* **Exercise**:
Repeat the data below exactly. Include each line.
Segment Start: Exercise inputs
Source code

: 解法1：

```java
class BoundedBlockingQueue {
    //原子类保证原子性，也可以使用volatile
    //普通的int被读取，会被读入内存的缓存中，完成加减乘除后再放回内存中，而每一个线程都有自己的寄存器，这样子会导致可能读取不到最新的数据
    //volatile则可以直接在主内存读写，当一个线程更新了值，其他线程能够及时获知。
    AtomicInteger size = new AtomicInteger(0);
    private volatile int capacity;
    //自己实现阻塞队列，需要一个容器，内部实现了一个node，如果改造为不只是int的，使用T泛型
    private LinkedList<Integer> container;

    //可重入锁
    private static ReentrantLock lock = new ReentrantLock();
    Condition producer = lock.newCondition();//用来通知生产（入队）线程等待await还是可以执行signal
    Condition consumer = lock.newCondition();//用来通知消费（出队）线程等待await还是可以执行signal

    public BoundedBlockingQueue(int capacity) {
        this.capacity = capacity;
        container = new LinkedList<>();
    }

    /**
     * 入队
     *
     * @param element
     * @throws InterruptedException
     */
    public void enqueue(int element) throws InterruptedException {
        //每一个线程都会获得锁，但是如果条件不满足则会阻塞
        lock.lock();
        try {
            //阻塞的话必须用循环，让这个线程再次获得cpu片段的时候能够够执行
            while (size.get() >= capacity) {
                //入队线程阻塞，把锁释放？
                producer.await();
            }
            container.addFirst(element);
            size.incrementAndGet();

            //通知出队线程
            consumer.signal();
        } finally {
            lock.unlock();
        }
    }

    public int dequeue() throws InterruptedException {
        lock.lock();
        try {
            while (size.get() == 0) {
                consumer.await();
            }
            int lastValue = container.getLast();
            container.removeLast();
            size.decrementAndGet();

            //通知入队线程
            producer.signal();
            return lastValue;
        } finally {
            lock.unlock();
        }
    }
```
Segment End: Exercise inputs
* **Finished exercise**:
Source code

: 解法1：

```java
class BoundedBlockingQueue {
    //原子类保证原子性，也可以使用volatile
    //普通的int被读取，会被读入内存的缓存中，完成加减乘除后再放回内存中，而每一个线程都有自己的寄存器，这样子会导致可能读取不到最新的数据
    //volatile则可以直接在主内存读写，当一个线程更新了值，其他线程能够及时获知。
    AtomicInteger size = new AtomicInteger(0);
    private volatile int capacity;
    //自己实现阻塞队列，需要一个容器，内部实现了一个node，如果改造为不只是int的，使用T泛型
    private LinkedList<Integer> container;

    //可重入锁
    private static ReentrantLock lock = new ReentrantLock();
    Condition producer = lock.newCondition();//用来通知生产（入队）线程等待await还是可以执行signal
    Condition consumer = lock.newCondition();//用来通知消费（出队）线程等待await还是可以执行signal

    public BoundedBlockingQueue(int capacity) {
        this.capacity = capacity;
        container = new LinkedList<>();
    }

    /**
     * 入队
     *
     * @param element
     * @throws InterruptedException
     */
    public void enqueue(int element) throws InterruptedException {
        //每一个线程都会获得锁，但是如果条件不满足则会阻塞
        lock.lock();
        try {
            //阻塞的话必须用循环，让这个线程再次获得cpu片段的时候能够够执行
            while (size.get() >= capacity) {
                //入队线程阻塞，把锁释放？
                producer.await();
            }
            container.addFirst(element);
            size.incrementAndGet();

            //通知出队线程
            consumer.signal();
        } finally {
            lock.unlock();
        }
    }

    public int dequeue() throws InterruptedException {
        lock.lock();
        try {
            while (size.get() == 0) {
                consumer.await();
            }
            int lastValue = container.getLast();
            container.removeLast();
            size.decrementAndGet();

            //通知入队线程
            producer.signal();
            return lastValue;
        } finally {
            lock.unlock();
        }
    }
```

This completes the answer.